Data shown Block Start

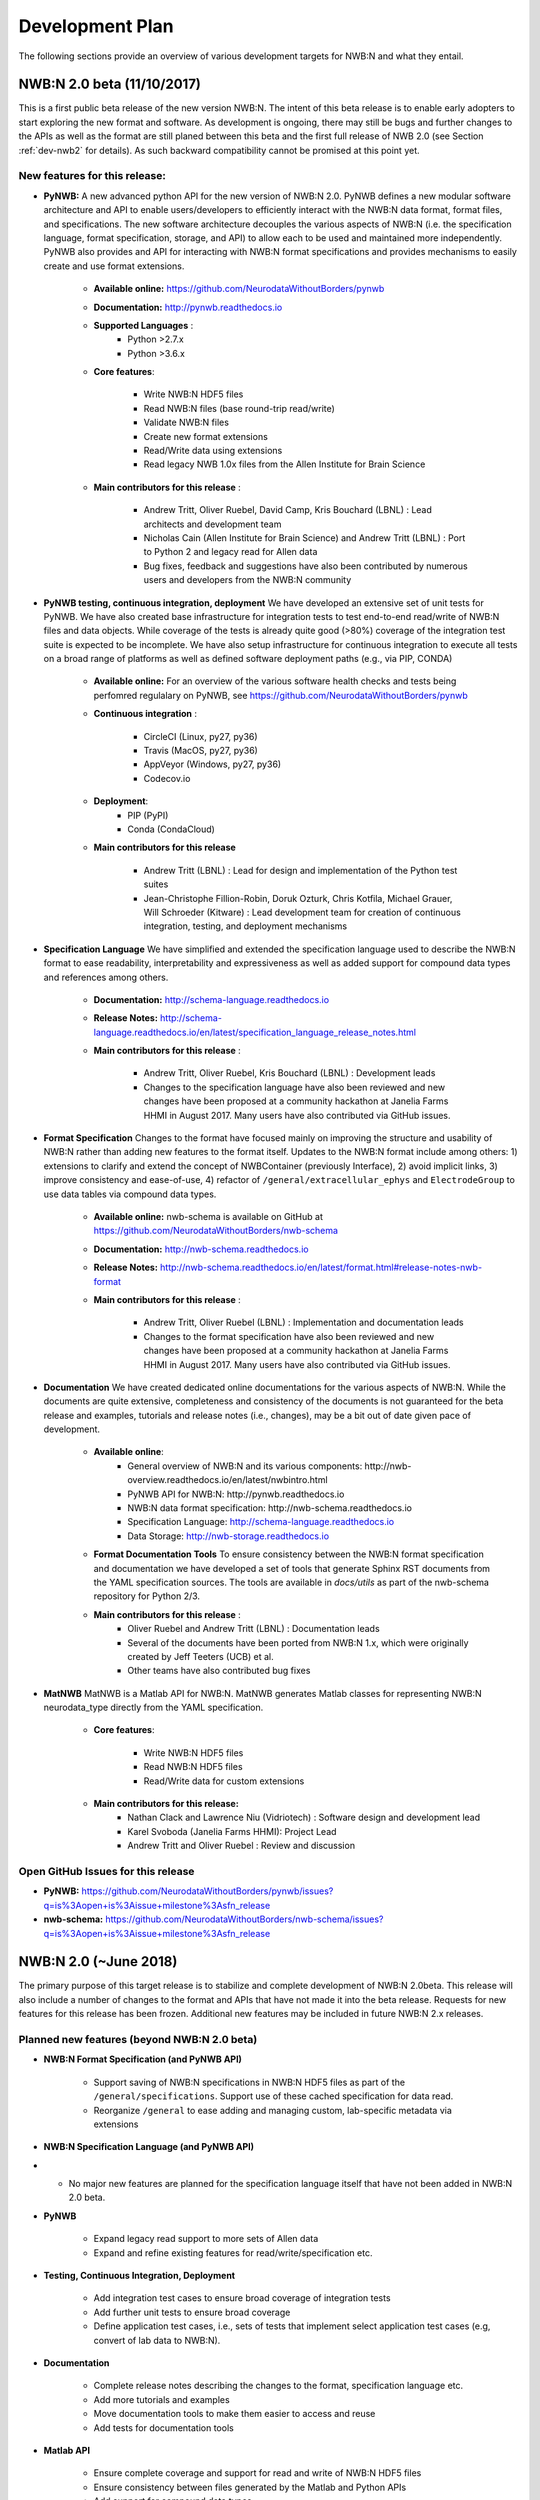 .. _dev-plan:

Development Plan
================

.. todo::

    This is a first draft. Check completeness and consistency of all items. Check and appropriateness of  timelines for the release. Check and complete list of contributors for the various items


The following sections provide an overview of various development targets for NWB:N and what they entail.

.. _dev-nwb2beta:

NWB:N 2.0 beta (11/10/2017)
---------------------------

This is a first public beta release of the new version NWB:N. The intent of this beta release is to enable early adopters to start exploring the new format and software. As development is ongoing, there may still be bugs and further changes to the APIs as well as the format are still planed between this beta and the first full release of NWB 2.0 (see Section :ref:`dev-nwb2` for details). As such backward compatibility cannot be promised at this point yet.


New features for this release:
^^^^^^^^^^^^^^^^^^^^^^^^^^^^^^

* **PyNWB:** A new advanced python API for the new version of NWB:N 2.0. PyNWB defines a new modular software architecture and API to enable users/developers to efficiently interact with the NWB:N data format, format files, and specifications. The new software architecture  decouples the various aspects of NWB:N (i.e. the specification language, format specification, storage, and API) to allow each to be used and maintained more independently. PyNWB also provides and API for interacting with NWB:N format specifications and provides mechanisms to easily create and use format extensions.

    * **Available online:** https://github.com/NeurodataWithoutBorders/pynwb

    * **Documentation:** http://pynwb.readthedocs.io

    * **Supported Languages** :
        * Python >2.7.x
        * Python >3.6.x

    * **Core features**:

        * Write NWB:N HDF5 files
        * Read NWB:N files (base round-trip read/write)
        * Validate NWB:N files
        * Create new format extensions
        * Read/Write data using extensions
        * Read legacy NWB 1.0x files from the Allen Institute for Brain Science

    * **Main contributors for this release** :

        * Andrew Tritt, Oliver Ruebel, David Camp, Kris Bouchard (LBNL) : Lead architects and development team
        * Nicholas Cain (Allen Institute for Brain Science) and Andrew Tritt (LBNL) : Port to Python 2 and legacy read for Allen data
        * Bug fixes, feedback and suggestions have also been contributed by numerous users and developers from the NWB:N community

* **PyNWB testing, continuous integration, deployment** We have developed an extensive set of unit tests for PyNWB. We have also created base infrastructure for integration tests to test end-to-end read/write of NWB:N files and data objects. While coverage of the tests is already quite good (>80%) coverage of the integration test suite is expected to be incomplete. We have also setup infrastructure for continuous integration to execute all tests on a broad range of platforms as well as defined software deployment paths (e.g., via PIP, CONDA)

    * **Available online:** For an overview of the various software health checks and tests being perfomred regulalary on PyNWB, see https://github.com/NeurodataWithoutBorders/pynwb

    * **Continuous integration** :

        * CircleCI (Linux, py27, py36)
        * Travis (MacOS, py27, py36)
        * AppVeyor (Windows, py27, py36)
        * Codecov.io

    * **Deployment**:
        * PIP (PyPI)
        * Conda (CondaCloud)

    * **Main contributors for this release**

        * Andrew Tritt (LBNL) : Lead for design and implementation of the Python test suites
        * Jean-Christophe Fillion-Robin, Doruk Ozturk, Chris Kotfila, Michael Grauer, Will Schroeder (Kitware) : Lead development team for creation of continuous integration, testing, and deployment mechanisms


* **Specification Language** We have simplified and extended the specification language used to describe the NWB:N format to ease readability, interpretability and expressiveness as well as added support for compound data types and references among others.

    * **Documentation:** http://schema-language.readthedocs.io

    * **Release Notes:** http://schema-language.readthedocs.io/en/latest/specification_language_release_notes.html

    * **Main contributors for this release** :

        * Andrew Tritt, Oliver Ruebel, Kris Bouchard (LBNL) : Development leads
        * Changes to the specification language have also been reviewed and new changes have been proposed at a community hackathon at Janelia Farms HHMI in August 2017. Many users have also contributed via GitHub issues.


* **Format Specification** Changes to the format have focused mainly on improving the structure and usability of NWB:N rather than adding new features to the format itself. Updates to the NWB:N format include among others: 1) extensions to clarify and extend the concept of NWBContainer (previously Interface), 2) avoid implicit links, 3)  improve consistency and ease-of-use, 4) refactor of ``/general/extracellular_ephys`` and ``ElectrodeGroup`` to use data tables via compound data types.

    * **Available online:** nwb-schema is available on GitHub at https://github.com/NeurodataWithoutBorders/nwb-schema

    * **Documentation:** http://nwb-schema.readthedocs.io

    * **Release Notes:** http://nwb-schema.readthedocs.io/en/latest/format.html#release-notes-nwb-format

    * **Main contributors for this release** :

        * Andrew Tritt, Oliver Ruebel (LBNL) : Implementation and documentation leads
        * Changes to the format specification have also been reviewed and new changes have been proposed at a community hackathon at Janelia Farms HHMI in August 2017. Many users have also contributed via GitHub issues.


* **Documentation** We have created dedicated online documentations for the various aspects of NWB:N. While the documents are quite extensive, completeness and consistency of the documents is not guaranteed for the beta release and examples, tutorials and release notes (i.e., changes), may be a bit out of date given pace of development.

    * **Available online**:
        * General overview of NWB:N and its various components: http://nwb-overview.readthedocs.io/en/latest/nwbintro.html
        * PyNWB API for NWB:N: http://pynwb.readthedocs.io
        * NWB:N data format specification: http://nwb-schema.readthedocs.io
        * Specification Language: http://schema-language.readthedocs.io
        * Data Storage: http://nwb-storage.readthedocs.io

    * **Format Documentation Tools** To ensure consistency between the NWB:N format specification and documentation we have developed a set of tools that generate Sphinx RST documents from the YAML specification sources. The tools are available in `docs/utils` as part of the nwb-schema repository for Python 2/3.

    * **Main contributors for this release** :
        * Oliver Ruebel and Andrew Tritt (LBNL) : Documentation leads
        * Several of the documents have been ported from NWB:N 1.x, which were originally created by Jeff Teeters (UCB) et al.
        * Other teams have also contributed bug fixes

* **MatNWB** MatNWB is a Matlab API for NWB:N. MatNWB generates Matlab classes for representing NWB:N neurodata_type directly from the YAML specification.

    * **Core features**:

        * Write NWB:N HDF5 files
        * Read NWB:N HDF5 files
        * Read/Write data for custom extensions

    * **Main contributors for this release:**
        * Nathan Clack and Lawrence Niu (Vidriotech) : Software design and development lead
        * Karel Svoboda  (Janelia Farms HHMI): Project Lead
        * Andrew Tritt and Oliver Ruebel : Review and discussion


Open GitHub Issues for this release
^^^^^^^^^^^^^^^^^^^^^^^^^^^^^^^^^^^

* **PyNWB:** https://github.com/NeurodataWithoutBorders/pynwb/issues?q=is%3Aopen+is%3Aissue+milestone%3Asfn_release
* **nwb-schema:** https://github.com/NeurodataWithoutBorders/nwb-schema/issues?q=is%3Aopen+is%3Aissue+milestone%3Asfn_release


.. _dev-nwb2:

NWB:N 2.0 (~June 2018)
----------------------

The primary purpose of this target release is to stabilize and complete development of NWB:N 2.0beta. This release will also include a number of changes to the format and APIs that have not made it into the beta release. Requests for new features for this release has been frozen. Additional new features may be included in future NWB:N 2.x releases.

Planned new features (beyond NWB:N 2.0 beta)
^^^^^^^^^^^^^^^^^^^^^^^^^^^^^^^^^^^^^^^^^^^^

* **NWB:N Format Specification (and PyNWB API)**

    * Support saving of NWB:N specifications in NWB:N HDF5 files as part of the ``/general/specifications``. Support use of these cached specification for data read.
    * Reorganize ``/general`` to ease adding and managing custom, lab-specific metadata via extensions

* **NWB:N Specification Language (and PyNWB API)**

*   * No major new features are planned for the specification language itself that have not been added in NWB:N 2.0 beta.

* **PyNWB**

    * Expand legacy read support to more sets of Allen data
    * Expand and refine existing features for read/write/specification etc.

* **Testing, Continuous Integration, Deployment**

    * Add integration test cases to ensure broad coverage of integration tests
    * Add further unit tests to ensure broad coverage
    * Define application test cases, i.e., sets of tests that implement select application test cases (e.g, convert of lab data to NWB:N).

* **Documentation**

    * Complete release notes describing the changes to the format, specification language etc.
    * Add more tutorials and examples
    * Move documentation tools to make them easier to access and reuse
    * Add tests for documentation tools

* **Matlab API**

    * Ensure complete coverage and support for read and write of NWB:N HDF5 files
    * Ensure consistency between files generated by the Matlab and Python APIs
    * Add support for compound data types
    * Add support for the above-described changes to the specification language and schema
    * Add further documentation


Open GitHub Issues for this release
^^^^^^^^^^^^^^^^^^^^^^^^^^^^^^^^^^^

* **PyNWB:** https://github.com/NeurodataWithoutBorders/pynwb/issues?q=is%3Aopen+is%3Aissue+milestone%3A%22NWB+2.0+Full%22
* **nwb-schema:** https://github.com/NeurodataWithoutBorders/nwb-schema/issues?q=is%3Aopen+is%3Aissue+milestone%3A%22NWB+2.0+Full%22


Internal GitHub Project Board
^^^^^^^^^^^^^^^^^^^^^^^^^^^^^

The following project board organizes issues related to NWB 2.0 from the various repos: https://github.com/orgs/NeurodataWithoutBorders/projects/1  Note, as this is an organization-level project board, this is unfortunately only available to members of the NeurodataWithoutBorders GitHub organization.


.. figure:: figures/nwb_2_project_board_Oct23_2017.png
   :scale: 100 %
   :alt: NWB:N 2.0 project board

   Screenshot of the NWB:N project board as of Oct. 23, 2017


NWB:N 2.x
---------

NWB:N 2.x refers to the next major feature release of NWB:N beyond the main release of NWB:N 2. The features to be included and target release date for NWB 2.x  will be decided on after the NWB 2.0 release is complete.

Open GitHub Issues for NWB:N 2.x
^^^^^^^^^^^^^^^^^^^^^^^^^^^^^^^^

* **PyNWB:** https://github.com/NeurodataWithoutBorders/pynwb/issues?q=is%3Aopen+is%3Aissue+milestone%3A%22NWB+2.x%22
* **nwb-schema:** https://github.com/NeurodataWithoutBorders/nwb-schema/issues?q=is%3Aopen+is%3Aissue+milestone%3A%22NWB+2.x%22

Open GitHub Issues for Future items
^^^^^^^^^^^^^^^^^^^^^^^^^^^^^^^^^^^

* **PyNWB:** https://github.com/NeurodataWithoutBorders/pynwb/issues?q=is%3Aopen+is%3Aissue+milestone%3AFuture
* **nwb-schema:** https://github.com/NeurodataWithoutBorders/nwb-schema/issues?q=is%3Aopen+is%3Aissue+milestone%3AFuture


Internal GitHub Project Board
^^^^^^^^^^^^^^^^^^^^^^^^^^^^^

The following project board organizes issues related to NWB 2.x from the various repos: https://github.com/orgs/NeurodataWithoutBorders/projects/2  Note, as this is an organization-level project board, this is unfortunately only available to members of the NeurodataWithoutBorders GitHub organization. Note, until work begins on the NWB:N 2.x we may occasionally add notes and tickets to this board to help with the planning and organization for NWB 2.x later on, however, this board is currently not activily maintained and may not reflect actual future plans for NWB 2.x.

Data shown Block End

**Exercise goal**
With "included" as the search string, filter the records and return each line that has it.

**Result of this exercise**
The primary purpose of this target release is to stabilize and complete development of NWB:N 2.0beta. This release will also include a number of changes to the format and APIs that have not made it into the beta release. Requests for new features for this release has been frozen. Additional new features may be included in future NWB:N 2.x releases.
NWB:N 2.x refers to the next major feature release of NWB:N beyond the main release of NWB:N 2. The features to be included and target release date for NWB 2.x  will be decided on after the NWB 2.0 release is complete.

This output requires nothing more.